Text block
============

On Empathy
By Adam Mudman Bezecny
By no means will this be an easy article to read. It was not easy to write, because it deals with a problem which is easy to dismiss—for many of us, it is an invisible issue. Yet, to me, the fact that the issue is easy to dismiss, that it is invisible to so many, only solidifies the gravity of the situation.
To talk about the problem of empathy in the United States, we first need to have a working definition of what empathy is. Merriam-Webster puts empathy as, “the action of understanding, being aware of, being sensitive to, and vicariously experiencing the feelings, thoughts, and experience of another of either the past or present without having the feelings, thoughts, and experience fully communicated in an objectively explicit manner; also: the capacity for this” (emphasis mine). Their web page on it describes the difference between empathy and sympathy, with sympathy usually being more distant. One can sympathize with Communism, for example, but one would empathize with a friend going through a bad breakup. What's more is that empathy is implicitly a skill, or action: it is the ability to cultivate the capacity for feeling another's pain vicariously. This crossing of empathy as a feeling into an action is more tied into another word they contrast with empathy, compassion. Compassion is defined as the desire to relieve the pain that one feels in another. All three of these words are tied together but empathy is sort of a bridge-word between them; it is a more personal version of sympathy, as compassion is, but it is also more a state of being than an action. Empathy puts a personal, emotional stake on the suffering of another, and it is the root by which compassionate action arises.

============

Data
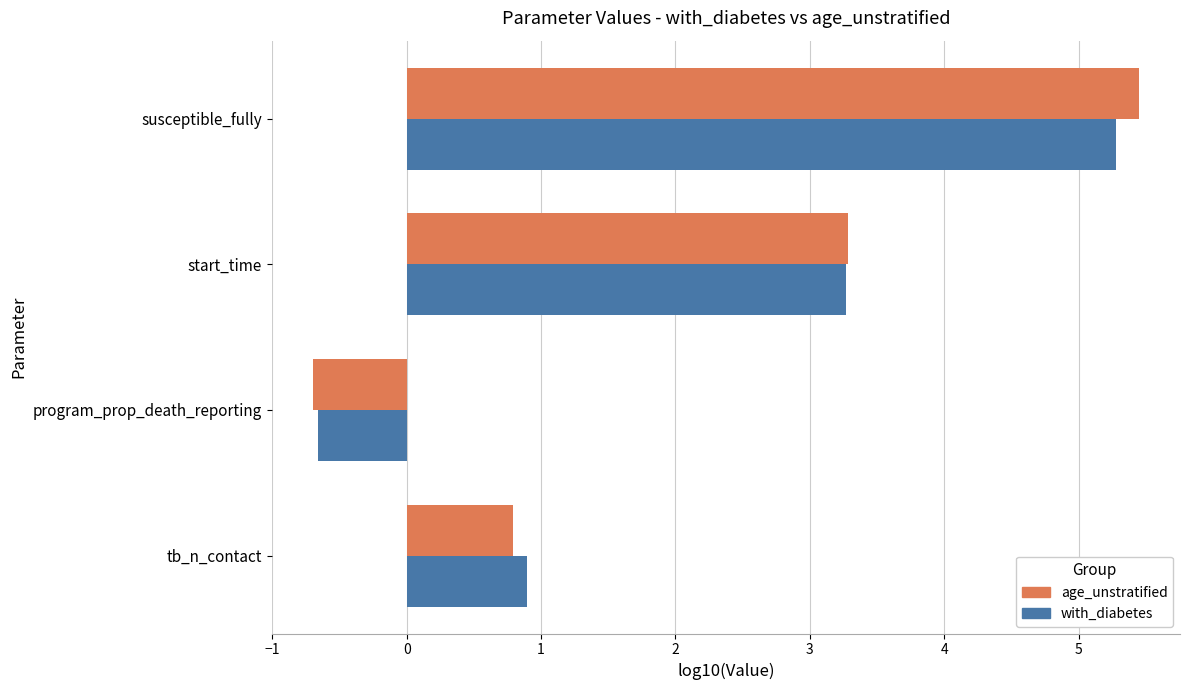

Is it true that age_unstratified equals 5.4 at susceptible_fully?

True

============

To do
a. Answer these questions using the essay on empathy:
(i) Which dictionary does the essay quote for its definition of empathy?
(ii) How does the essay define compassion?
(iii) What example does the essay give of something one would empathize with?
b. For each statement, say whether it agrees with the essay on empathy, and quote the words that decide it.
(i) The essay says empathy is usually more distant than sympathy.
(ii) The essay calls empathy implicitly a skill, or action.
(iii) The essay says the article was easy to write.
c. List the actions named in the Merriam-Webster definition of empathy quoted in the essay on empathy.

Expected responses
a.
(i) Merriam-Webster
(ii) As the desire to relieve the pain that one feels in another
(iii) A friend going through a bad breakup

b.
(i) No. "with sympathy usually being more distant"
(ii) Yes. "empathy is implicitly a skill, or action"
(iii) No. "It was not easy to write"

c.
understanding
being aware of
being sensitive to
vicariously experiencing